** DATA FOR ANALYSIS follows **

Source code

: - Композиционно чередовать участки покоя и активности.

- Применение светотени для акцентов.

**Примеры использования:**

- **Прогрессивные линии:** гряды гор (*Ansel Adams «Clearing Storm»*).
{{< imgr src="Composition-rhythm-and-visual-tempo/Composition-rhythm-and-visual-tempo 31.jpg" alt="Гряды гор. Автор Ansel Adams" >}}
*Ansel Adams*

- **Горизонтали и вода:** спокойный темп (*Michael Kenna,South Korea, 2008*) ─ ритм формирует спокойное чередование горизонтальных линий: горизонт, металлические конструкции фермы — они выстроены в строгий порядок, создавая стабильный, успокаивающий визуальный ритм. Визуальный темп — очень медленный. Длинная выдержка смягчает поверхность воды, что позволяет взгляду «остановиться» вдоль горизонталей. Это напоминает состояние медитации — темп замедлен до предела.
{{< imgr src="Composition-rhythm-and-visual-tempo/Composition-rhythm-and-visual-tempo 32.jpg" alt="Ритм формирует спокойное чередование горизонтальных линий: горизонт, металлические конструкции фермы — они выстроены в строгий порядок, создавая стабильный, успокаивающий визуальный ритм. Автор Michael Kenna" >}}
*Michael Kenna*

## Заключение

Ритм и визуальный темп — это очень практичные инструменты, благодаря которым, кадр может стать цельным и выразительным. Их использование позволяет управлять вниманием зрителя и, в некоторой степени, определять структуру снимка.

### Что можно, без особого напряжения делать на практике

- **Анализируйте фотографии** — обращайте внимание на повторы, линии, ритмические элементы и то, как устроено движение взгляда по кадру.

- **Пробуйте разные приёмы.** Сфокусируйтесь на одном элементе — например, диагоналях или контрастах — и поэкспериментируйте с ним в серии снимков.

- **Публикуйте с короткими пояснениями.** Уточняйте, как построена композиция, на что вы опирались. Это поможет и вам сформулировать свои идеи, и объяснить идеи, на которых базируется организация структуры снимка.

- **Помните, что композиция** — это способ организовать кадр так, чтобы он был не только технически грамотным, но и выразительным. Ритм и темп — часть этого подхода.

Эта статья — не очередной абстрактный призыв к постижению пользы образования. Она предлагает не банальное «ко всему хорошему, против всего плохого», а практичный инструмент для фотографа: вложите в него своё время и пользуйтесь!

** End of DATA FOR ANALYSIS **

EXERCISE REQUIREMENTS →
From the entries above, return exactly the line containing "визуальный ритм. Автор", the line containing "- **Помните, что", and all lines between, and nothing else.

ANSWER →
{{< imgr src="Composition-rhythm-and-visual-tempo/Composition-rhythm-and-visual-tempo 32.jpg" alt="Ритм формирует спокойное чередование горизонтальных линий: горизонт, металлические конструкции фермы — они выстроены в строгий порядок, создавая стабильный, успокаивающий визуальный ритм. Автор Michael Kenna" >}}
*Michael Kenna*

## Заключение

Ритм и визуальный темп — это очень практичные инструменты, благодаря которым, кадр может стать цельным и выразительным. Их использование позволяет управлять вниманием зрителя и, в некоторой степени, определять структуру снимка.

### Что можно, без особого напряжения делать на практике

- **Анализируйте фотографии** — обращайте внимание на повторы, линии, ритмические элементы и то, как устроено движение взгляда по кадру.

- **Пробуйте разные приёмы.** Сфокусируйтесь на одном элементе — например, диагоналях или контрастах — и поэкспериментируйте с ним в серии снимков.

- **Публикуйте с короткими пояснениями.** Уточняйте, как построена композиция, на что вы опирались. Это поможет и вам сформулировать свои идеи, и объяснить идеи, на которых базируется организация структуры снимка.

- **Помните, что композиция** — это способ организовать кадр так, чтобы он был не только технически грамотным, но и выразительным. Ритм и темп — часть этого подхода.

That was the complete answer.